Говорят, есть люди, которым пустыня нравится. Гуревич к ним не принадлежал…
Сейчас он всё с большей нежностью вспоминал деревню Вырица в окрестностях Сиверской…
…Причём не летнюю Вырицу вспоминал, ту, что с детства назубок выучил, а именно зимнюю. Вернее, одно длинное воскресенье середины декабря, которое папа решил посвятить «душевной близости» с сыном. Для этого, прихватив лыжи, они попёрлись в Вырицу…
У папы рюкзак был, а в нём – термос с чаем и бутерброды с сыром. По жуткому морозу они дотащились от станции к берегу Оредежа и прямо там стоя (сидеть было не на чем, да и холодно) выпили по чашке чая и съели по бутерброду. Колотун дрожал в воздухе немыслимый, резал глаза и уши: когда папа чай разливал, струйки стекали по корпусу термоса и на бегу превращались в льдинки. Но обжигающе сладкий чай в ледяной кружке и кисловатый вкус ржаного хлеба с маслом и толстым ломтём костромского сыра поверх… это на всю жизнь осталось даже не в памяти, а где-то в пазухах глотки и носа, от чего сейчас выступают слезы на глазах – такие же, какие выступали у них с папой от холода.

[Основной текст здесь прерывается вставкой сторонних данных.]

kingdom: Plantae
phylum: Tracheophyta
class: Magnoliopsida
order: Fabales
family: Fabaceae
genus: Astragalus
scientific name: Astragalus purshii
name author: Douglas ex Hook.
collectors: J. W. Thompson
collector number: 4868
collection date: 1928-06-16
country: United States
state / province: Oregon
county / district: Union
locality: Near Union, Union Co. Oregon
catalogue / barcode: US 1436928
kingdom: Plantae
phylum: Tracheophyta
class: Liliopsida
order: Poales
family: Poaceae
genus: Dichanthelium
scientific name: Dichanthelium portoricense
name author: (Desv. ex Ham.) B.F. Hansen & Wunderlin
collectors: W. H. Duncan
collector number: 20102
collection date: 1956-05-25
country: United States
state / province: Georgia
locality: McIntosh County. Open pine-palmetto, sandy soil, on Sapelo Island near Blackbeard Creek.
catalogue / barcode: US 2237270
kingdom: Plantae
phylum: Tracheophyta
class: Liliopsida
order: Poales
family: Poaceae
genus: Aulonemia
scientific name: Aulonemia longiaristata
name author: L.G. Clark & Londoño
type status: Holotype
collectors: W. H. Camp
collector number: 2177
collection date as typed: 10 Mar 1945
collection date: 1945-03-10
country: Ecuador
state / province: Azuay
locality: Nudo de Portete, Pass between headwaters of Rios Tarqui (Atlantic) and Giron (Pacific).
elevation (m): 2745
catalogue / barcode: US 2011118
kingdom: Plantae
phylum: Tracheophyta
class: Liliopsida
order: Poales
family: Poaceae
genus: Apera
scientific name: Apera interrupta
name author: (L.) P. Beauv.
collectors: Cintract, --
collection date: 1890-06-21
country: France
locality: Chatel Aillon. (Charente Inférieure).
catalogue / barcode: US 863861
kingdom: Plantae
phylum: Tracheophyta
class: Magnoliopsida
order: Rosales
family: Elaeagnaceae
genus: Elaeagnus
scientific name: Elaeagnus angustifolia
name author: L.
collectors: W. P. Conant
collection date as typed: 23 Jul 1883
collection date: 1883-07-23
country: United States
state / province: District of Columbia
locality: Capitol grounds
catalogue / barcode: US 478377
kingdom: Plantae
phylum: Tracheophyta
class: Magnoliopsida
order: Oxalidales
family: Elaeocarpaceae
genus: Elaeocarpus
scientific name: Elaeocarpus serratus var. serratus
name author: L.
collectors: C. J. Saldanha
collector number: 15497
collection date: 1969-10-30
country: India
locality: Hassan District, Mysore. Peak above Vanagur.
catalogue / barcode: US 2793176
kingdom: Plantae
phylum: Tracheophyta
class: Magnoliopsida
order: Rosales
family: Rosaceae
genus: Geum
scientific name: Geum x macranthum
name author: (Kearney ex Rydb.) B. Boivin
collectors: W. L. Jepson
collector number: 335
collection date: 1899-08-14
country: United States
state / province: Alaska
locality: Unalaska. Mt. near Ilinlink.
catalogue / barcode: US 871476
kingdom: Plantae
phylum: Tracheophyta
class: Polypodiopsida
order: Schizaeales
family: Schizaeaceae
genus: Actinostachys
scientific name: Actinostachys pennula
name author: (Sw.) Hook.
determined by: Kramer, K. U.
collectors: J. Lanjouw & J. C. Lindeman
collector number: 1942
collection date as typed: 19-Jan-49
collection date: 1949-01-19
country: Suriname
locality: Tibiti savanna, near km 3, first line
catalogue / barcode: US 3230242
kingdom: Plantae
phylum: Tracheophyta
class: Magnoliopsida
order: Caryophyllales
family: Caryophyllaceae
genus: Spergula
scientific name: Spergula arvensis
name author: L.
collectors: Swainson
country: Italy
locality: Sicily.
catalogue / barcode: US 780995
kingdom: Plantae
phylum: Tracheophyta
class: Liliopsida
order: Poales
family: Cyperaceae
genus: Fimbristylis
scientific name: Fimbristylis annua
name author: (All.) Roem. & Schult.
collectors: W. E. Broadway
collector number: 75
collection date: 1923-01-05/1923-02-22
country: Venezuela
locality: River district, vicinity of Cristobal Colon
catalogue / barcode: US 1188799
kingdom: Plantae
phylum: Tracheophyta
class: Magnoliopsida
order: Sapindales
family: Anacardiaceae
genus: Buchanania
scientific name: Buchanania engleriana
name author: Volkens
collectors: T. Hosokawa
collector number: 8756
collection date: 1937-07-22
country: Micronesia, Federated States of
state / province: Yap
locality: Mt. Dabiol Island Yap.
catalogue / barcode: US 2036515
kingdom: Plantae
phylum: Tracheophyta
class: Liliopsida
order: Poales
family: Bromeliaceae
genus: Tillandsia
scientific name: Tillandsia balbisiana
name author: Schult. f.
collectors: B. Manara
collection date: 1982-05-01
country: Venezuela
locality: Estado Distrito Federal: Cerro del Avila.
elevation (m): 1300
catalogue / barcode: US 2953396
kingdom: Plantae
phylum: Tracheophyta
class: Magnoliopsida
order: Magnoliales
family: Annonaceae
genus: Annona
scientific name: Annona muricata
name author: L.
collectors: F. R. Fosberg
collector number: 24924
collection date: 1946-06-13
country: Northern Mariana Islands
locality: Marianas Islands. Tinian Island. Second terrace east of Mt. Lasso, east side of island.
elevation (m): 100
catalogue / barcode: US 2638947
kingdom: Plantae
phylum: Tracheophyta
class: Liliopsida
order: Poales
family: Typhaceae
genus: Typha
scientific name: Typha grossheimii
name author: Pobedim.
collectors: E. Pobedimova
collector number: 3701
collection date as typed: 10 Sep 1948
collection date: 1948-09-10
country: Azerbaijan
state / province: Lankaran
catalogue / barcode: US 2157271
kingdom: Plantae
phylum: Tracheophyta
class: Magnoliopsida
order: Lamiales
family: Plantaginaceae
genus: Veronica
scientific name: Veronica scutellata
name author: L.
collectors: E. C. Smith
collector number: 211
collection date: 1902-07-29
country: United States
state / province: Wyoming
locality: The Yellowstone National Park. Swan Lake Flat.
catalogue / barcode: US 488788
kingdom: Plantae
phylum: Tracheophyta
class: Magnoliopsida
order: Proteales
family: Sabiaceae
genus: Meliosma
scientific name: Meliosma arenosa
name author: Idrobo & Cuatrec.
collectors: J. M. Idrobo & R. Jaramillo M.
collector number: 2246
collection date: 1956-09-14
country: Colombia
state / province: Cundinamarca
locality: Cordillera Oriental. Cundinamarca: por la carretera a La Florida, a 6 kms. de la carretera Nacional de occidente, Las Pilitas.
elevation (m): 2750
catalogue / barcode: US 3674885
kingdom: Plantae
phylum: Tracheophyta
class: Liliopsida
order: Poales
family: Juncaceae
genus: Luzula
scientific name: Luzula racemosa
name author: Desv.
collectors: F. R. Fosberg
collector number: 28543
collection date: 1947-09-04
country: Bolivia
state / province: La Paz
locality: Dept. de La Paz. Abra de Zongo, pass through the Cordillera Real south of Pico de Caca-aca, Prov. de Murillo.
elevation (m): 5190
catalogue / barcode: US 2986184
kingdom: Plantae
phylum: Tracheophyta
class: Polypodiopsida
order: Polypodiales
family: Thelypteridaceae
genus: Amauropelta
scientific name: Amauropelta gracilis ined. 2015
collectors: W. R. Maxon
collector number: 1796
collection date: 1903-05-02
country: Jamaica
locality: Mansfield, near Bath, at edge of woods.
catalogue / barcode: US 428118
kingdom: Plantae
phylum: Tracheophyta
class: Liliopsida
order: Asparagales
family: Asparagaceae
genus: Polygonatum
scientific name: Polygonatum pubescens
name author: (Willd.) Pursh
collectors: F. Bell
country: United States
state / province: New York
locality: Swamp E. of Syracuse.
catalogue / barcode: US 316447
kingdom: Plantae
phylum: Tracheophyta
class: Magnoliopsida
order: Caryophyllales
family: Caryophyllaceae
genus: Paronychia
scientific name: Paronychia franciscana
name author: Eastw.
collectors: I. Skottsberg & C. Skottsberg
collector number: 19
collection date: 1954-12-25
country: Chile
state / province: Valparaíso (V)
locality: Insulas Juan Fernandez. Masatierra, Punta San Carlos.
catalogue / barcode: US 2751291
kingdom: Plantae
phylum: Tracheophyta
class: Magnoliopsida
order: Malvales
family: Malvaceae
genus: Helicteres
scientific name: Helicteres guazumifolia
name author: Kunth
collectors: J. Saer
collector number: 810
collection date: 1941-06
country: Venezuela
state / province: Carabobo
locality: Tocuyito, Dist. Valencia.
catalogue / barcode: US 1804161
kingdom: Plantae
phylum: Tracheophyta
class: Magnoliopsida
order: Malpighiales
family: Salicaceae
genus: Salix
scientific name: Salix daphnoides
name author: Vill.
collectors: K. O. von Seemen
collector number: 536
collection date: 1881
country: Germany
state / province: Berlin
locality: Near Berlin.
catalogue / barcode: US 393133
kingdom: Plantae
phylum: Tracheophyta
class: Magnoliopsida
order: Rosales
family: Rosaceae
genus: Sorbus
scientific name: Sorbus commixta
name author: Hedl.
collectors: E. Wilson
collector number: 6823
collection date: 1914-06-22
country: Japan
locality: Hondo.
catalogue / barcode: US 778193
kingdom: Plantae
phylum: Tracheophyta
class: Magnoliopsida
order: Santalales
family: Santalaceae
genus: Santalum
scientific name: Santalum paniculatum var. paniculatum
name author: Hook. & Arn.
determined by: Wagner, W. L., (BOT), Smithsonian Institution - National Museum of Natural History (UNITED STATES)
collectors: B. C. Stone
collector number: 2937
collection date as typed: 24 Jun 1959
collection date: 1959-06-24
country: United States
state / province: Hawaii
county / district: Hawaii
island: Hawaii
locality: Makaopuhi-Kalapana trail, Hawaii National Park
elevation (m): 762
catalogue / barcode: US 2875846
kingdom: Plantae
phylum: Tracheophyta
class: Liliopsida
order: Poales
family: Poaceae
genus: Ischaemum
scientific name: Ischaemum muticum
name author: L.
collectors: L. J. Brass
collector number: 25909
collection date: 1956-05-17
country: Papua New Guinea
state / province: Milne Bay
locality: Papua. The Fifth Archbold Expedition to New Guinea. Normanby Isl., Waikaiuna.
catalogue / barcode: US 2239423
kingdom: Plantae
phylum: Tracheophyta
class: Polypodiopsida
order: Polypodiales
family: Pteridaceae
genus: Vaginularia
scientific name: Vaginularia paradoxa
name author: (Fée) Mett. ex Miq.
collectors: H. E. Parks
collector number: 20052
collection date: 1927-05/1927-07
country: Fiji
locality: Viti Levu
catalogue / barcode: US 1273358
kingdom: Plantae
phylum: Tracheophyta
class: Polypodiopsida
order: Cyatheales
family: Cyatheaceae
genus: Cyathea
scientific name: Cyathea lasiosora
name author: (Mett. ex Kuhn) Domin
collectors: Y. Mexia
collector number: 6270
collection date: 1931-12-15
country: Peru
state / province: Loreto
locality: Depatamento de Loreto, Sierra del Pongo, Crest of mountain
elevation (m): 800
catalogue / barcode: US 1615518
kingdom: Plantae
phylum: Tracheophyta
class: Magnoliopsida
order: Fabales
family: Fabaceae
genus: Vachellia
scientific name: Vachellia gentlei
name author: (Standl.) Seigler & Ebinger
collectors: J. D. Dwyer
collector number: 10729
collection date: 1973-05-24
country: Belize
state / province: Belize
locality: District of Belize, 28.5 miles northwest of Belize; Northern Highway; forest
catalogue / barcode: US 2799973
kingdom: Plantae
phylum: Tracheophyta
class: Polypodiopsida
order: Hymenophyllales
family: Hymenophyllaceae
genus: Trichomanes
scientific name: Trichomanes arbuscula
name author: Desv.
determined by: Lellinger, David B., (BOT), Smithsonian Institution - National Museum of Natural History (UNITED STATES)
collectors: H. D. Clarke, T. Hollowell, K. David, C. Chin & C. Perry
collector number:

Потом они надели лыжи – обычные деревянные беговые, смазанные мазью для хорошего скольжения, – и пошли прямо по руслу извилистого Оредежа. Корабельные «танцующие» сосны стояли на берегу, нагруженные тоннами снега; резкий ветер сдувал его с корней и ветвей, закручивая струйки спиралями, полоща дымную морозную завесу, и снизу, со льда реки казалось, что сосны и правда танцуют, слегка приседая в балетных пачках… Под одной высоченной сосной лось стоял в облаке выдыхаемого пара, а минуту спустя они увидели лису, перебегавшую по льду реки в сторону деревни…
– Но график там такой, – добавил Арье Босяк, почёсывая живот в прорехе рубахи. – Ты работаешь с восьми до часу, потом испаряешься, растворяешься, улетаешь в стратосферу… И возвращаешься к четырём. Перерыв большой, болтайся, где хочешь, меня твои удобства не колышут. Можешь вознестись, как Илья-пророк, можешь спать за углом на лавочке, можешь подрабатывать грузчиком в их супермаркете, я не возражаю. А можешь подрядиться на ближайшую ферму альпака: там всегда требуются стригали.